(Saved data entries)
_____

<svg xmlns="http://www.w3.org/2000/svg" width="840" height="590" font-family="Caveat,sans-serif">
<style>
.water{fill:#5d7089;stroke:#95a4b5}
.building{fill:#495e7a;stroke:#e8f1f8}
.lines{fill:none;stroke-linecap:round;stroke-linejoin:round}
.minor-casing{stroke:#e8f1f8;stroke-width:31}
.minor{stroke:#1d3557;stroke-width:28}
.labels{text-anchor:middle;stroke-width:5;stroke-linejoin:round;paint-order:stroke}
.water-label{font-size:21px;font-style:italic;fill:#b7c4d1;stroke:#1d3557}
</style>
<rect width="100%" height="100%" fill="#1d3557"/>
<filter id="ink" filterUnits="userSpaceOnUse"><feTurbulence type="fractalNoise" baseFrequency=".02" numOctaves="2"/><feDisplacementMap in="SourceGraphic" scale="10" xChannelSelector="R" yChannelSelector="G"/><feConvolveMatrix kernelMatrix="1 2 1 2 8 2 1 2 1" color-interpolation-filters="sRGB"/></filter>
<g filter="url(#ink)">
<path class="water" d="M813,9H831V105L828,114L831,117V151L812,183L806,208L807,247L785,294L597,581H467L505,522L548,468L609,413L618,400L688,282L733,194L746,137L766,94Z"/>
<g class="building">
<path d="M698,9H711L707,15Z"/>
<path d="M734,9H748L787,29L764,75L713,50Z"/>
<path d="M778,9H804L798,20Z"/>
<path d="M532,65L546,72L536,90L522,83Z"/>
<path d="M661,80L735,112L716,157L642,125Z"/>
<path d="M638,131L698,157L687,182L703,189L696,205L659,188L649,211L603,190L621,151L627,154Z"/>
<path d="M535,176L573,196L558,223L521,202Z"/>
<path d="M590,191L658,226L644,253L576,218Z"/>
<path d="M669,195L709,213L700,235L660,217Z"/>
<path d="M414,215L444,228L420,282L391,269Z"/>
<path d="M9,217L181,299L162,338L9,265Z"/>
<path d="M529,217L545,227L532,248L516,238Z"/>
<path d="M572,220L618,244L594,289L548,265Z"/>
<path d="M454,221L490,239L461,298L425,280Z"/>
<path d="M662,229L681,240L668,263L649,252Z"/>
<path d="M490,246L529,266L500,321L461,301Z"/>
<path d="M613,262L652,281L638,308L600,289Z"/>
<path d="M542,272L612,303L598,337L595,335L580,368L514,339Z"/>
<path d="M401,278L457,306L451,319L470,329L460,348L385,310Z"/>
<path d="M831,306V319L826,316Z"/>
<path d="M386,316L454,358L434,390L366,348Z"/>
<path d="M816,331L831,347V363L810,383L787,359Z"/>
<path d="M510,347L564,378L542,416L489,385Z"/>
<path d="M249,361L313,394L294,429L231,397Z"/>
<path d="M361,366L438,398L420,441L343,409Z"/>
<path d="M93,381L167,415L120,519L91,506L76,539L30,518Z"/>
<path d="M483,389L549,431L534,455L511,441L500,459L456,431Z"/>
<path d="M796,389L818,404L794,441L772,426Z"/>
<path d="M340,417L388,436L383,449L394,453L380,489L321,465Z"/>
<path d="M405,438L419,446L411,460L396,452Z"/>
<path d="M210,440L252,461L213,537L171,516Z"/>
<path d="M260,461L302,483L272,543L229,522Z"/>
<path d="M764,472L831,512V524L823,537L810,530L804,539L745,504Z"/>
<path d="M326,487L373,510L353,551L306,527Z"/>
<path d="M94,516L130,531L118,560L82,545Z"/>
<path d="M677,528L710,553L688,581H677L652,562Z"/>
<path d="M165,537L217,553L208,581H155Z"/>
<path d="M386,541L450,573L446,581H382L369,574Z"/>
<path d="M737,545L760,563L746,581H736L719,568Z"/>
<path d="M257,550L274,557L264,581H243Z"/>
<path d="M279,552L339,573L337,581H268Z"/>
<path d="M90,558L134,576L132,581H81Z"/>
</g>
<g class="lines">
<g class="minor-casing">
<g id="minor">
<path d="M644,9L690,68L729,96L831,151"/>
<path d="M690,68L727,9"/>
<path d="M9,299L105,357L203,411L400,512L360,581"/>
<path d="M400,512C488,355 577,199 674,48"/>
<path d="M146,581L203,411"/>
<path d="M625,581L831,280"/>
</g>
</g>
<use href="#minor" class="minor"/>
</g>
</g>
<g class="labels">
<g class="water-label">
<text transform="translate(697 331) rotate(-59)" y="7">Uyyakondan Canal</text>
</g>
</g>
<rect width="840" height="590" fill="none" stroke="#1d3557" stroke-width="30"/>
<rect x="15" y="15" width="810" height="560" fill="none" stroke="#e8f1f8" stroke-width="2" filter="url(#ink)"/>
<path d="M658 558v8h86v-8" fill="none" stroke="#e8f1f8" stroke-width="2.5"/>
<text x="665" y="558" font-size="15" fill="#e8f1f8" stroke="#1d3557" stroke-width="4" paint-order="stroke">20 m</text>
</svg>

_____

ABOUT THIS EXERCISE:
Keep every word intact and transcribe the records in full.

TASK OUTPUT:
<svg xmlns="http://www.w3.org/2000/svg" width="840" height="590" font-family="Caveat,sans-serif">
<style>
.water{fill:#5d7089;stroke:#95a4b5}
.building{fill:#495e7a;stroke:#e8f1f8}
.lines{fill:none;stroke-linecap:round;stroke-linejoin:round}
.minor-casing{stroke:#e8f1f8;stroke-width:31}
.minor{stroke:#1d3557;stroke-width:28}
.labels{text-anchor:middle;stroke-width:5;stroke-linejoin:round;paint-order:stroke}
.water-label{font-size:21px;font-style:italic;fill:#b7c4d1;stroke:#1d3557}
</style>
<rect width="100%" height="100%" fill="#1d3557"/>
<filter id="ink" filterUnits="userSpaceOnUse"><feTurbulence type="fractalNoise" baseFrequency=".02" numOctaves="2"/><feDisplacementMap in="SourceGraphic" scale="10" xChannelSelector="R" yChannelSelector="G"/><feConvolveMatrix kernelMatrix="1 2 1 2 8 2 1 2 1" color-interpolation-filters="sRGB"/></filter>
<g filter="url(#ink)">
<path class="water" d="M813,9H831V105L828,114L831,117V151L812,183L806,208L807,247L785,294L597,581H467L505,522L548,468L609,413L618,400L688,282L733,194L746,137L766,94Z"/>
<g class="building">
<path d="M698,9H711L707,15Z"/>
<path d="M734,9H748L787,29L764,75L713,50Z"/>
<path d="M778,9H804L798,20Z"/>
<path d="M532,65L546,72L536,90L522,83Z"/>
<path d="M661,80L735,112L716,157L642,125Z"/>
<path d="M638,131L698,157L687,182L703,189L696,205L659,188L649,211L603,190L621,151L627,154Z"/>
<path d="M535,176L573,196L558,223L521,202Z"/>
<path d="M590,191L658,226L644,253L576,218Z"/>
<path d="M669,195L709,213L700,235L660,217Z"/>
<path d="M414,215L444,228L420,282L391,269Z"/>
<path d="M9,217L181,299L162,338L9,265Z"/>
<path d="M529,217L545,227L532,248L516,238Z"/>
<path d="M572,220L618,244L594,289L548,265Z"/>
<path d="M454,221L490,239L461,298L425,280Z"/>
<path d="M662,229L681,240L668,263L649,252Z"/>
<path d="M490,246L529,266L500,321L461,301Z"/>
<path d="M613,262L652,281L638,308L600,289Z"/>
<path d="M542,272L612,303L598,337L595,335L580,368L514,339Z"/>
<path d="M401,278L457,306L451,319L470,329L460,348L385,310Z"/>
<path d="M831,306V319L826,316Z"/>
<path d="M386,316L454,358L434,390L366,348Z"/>
<path d="M816,331L831,347V363L810,383L787,359Z"/>
<path d="M510,347L564,378L542,416L489,385Z"/>
<path d="M249,361L313,394L294,429L231,397Z"/>
<path d="M361,366L438,398L420,441L343,409Z"/>
<path d="M93,381L167,415L120,519L91,506L76,539L30,518Z"/>
<path d="M483,389L549,431L534,455L511,441L500,459L456,431Z"/>
<path d="M796,389L818,404L794,441L772,426Z"/>
<path d="M340,417L388,436L383,449L394,453L380,489L321,465Z"/>
<path d="M405,438L419,446L411,460L396,452Z"/>
<path d="M210,440L252,461L213,537L171,516Z"/>
<path d="M260,461L302,483L272,543L229,522Z"/>
<path d="M764,472L831,512V524L823,537L810,530L804,539L745,504Z"/>
<path d="M326,487L373,510L353,551L306,527Z"/>
<path d="M94,516L130,531L118,560L82,545Z"/>
<path d="M677,528L710,553L688,581H677L652,562Z"/>
<path d="M165,537L217,553L208,581H155Z"/>
<path d="M386,541L450,573L446,581H382L369,574Z"/>
<path d="M737,545L760,563L746,581H736L719,568Z"/>
<path d="M257,550L274,557L264,581H243Z"/>
<path d="M279,552L339,573L337,581H268Z"/>
<path d="M90,558L134,576L132,581H81Z"/>
</g>
<g class="lines">
<g class="minor-casing">
<g id="minor">
<path d="M644,9L690,68L729,96L831,151"/>
<path d="M690,68L727,9"/>
<path d="M9,299L105,357L203,411L400,512L360,581"/>
<path d="M400,512C488,355 577,199 674,48"/>
<path d="M146,581L203,411"/>
<path d="M625,581L831,280"/>
</g>
</g>
<use href="#minor" class="minor"/>
</g>
</g>
<g class="labels">
<g class="water-label">
<text transform="translate(697 331) rotate(-59)" y="7">Uyyakondan Canal</text>
</g>
</g>
<rect width="840" height="590" fill="none" stroke="#1d3557" stroke-width="30"/>
<rect x="15" y="15" width="810" height="560" fill="none" stroke="#e8f1f8" stroke-width="2" filter="url(#ink)"/>
<path d="M658 558v8h86v-8" fill="none" stroke="#e8f1f8" stroke-width="2.5"/>
<text x="665" y="558" font-size="15" fill="#e8f1f8" stroke="#1d3557" stroke-width="4" paint-order="stroke">20 m</text>
</svg>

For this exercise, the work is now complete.